PST’s are risky in a whole world of ways, but these are the main reasons they’ve become one of IT’s most hated file formats:

  • PSTs are not officially supported on network sharing and can only be accessed by one user at a time – a real headache for team projects and processes like eDiscovery
  • PSTs often exist on local disk drives that don’t get backed up automatically – that’s a high-risk for data loss if those drives have any accidents
  • Staff can take PST files home on laptops and removeable drives, putting sensitive information and intellectual property at risk of being lost or misused
  • PSTs are a convenient and popular way to extract emails from a company system – another big DLP risk, particularly for departing employees
  • PSTs can be created by users on demand, which means they inevitably pop up all over the place and are a nightmare to keep track of PSTs are very effective at hiding emails from detection by centralised management, making them the ideal place for rogue employees to keep incriminating information or stolen IP
  • PSTs often contain undocumented email copies that escape official elimination/disposition processes, exposing businesses to unnecessary risk

With all those security flaws, you may be wondering how and why PSTs are still around. Much of it boils down to the scale and complexity of finding, analysing and successfully migrating all of your PST files – a project sufficiently daunting to bring out the procrastinator in the best of CIOs.
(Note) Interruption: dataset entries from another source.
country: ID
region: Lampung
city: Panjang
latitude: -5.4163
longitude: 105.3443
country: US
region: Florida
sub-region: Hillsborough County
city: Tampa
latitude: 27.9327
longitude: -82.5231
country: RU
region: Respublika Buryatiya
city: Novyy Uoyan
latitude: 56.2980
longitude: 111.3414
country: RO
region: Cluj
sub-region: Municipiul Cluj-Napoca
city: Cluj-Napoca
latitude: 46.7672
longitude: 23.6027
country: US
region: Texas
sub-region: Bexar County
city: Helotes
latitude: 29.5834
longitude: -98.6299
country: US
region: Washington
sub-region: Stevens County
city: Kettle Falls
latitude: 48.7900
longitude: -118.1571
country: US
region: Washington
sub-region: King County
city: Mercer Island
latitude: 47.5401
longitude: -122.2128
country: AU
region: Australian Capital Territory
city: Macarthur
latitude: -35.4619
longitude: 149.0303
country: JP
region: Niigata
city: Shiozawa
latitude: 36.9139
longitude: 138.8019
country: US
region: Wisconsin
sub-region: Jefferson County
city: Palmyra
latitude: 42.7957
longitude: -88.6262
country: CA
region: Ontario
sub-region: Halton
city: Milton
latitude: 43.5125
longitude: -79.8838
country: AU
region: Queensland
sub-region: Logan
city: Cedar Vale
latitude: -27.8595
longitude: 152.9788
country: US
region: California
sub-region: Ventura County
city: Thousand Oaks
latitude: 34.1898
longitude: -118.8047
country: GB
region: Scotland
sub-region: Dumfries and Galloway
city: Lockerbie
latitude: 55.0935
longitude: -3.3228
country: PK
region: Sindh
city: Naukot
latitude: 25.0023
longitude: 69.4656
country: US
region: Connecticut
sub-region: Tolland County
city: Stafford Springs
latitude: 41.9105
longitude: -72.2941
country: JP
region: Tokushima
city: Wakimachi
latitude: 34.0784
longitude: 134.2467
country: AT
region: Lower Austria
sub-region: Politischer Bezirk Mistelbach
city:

With the GDPR looming, however, the days of ignoring PSTs are fast coming to a close.

PSTs and GDPR – a ticking clock

Knowing where your data lives within your organisation is a primary building block for GDPR readiness and a primary stumbling block of PSTs. After all, it’s tricky to prove that you’re treating sensitive information with the proper respect if you have no idea whether that information exists, who can access it, or where it might be – courtesy of our friend the PST.

Unresolved, that issue alone can leave an awful lot of holes in your security strategy, and is a sure-fire way to set yourself up for some hefty GDPR fines.

Addressing the PST problem in time

PSTs are, in all honesty, one of the trickiest things to track down, centralise and/or safely eradicate. That said, it is certainly feasible to address your PST problem within the GDPR deadline. It’s even theoretically possible to do it without driving your IT department completely insane.

The trick lies in using a targeted solution like Transvault PST Insight that enables in-place management as well as selective content-level migration to find and secure vital data and sensitive information without having to move all of the chaff along with the wheat.

Don’t get me wrong: it’s still going to be an intensive project that requires meticulous planning and implementation to do well. Given the alternative of €20 million fines for GDPR non-compliance, however, a little investment upfront could be well worth your while.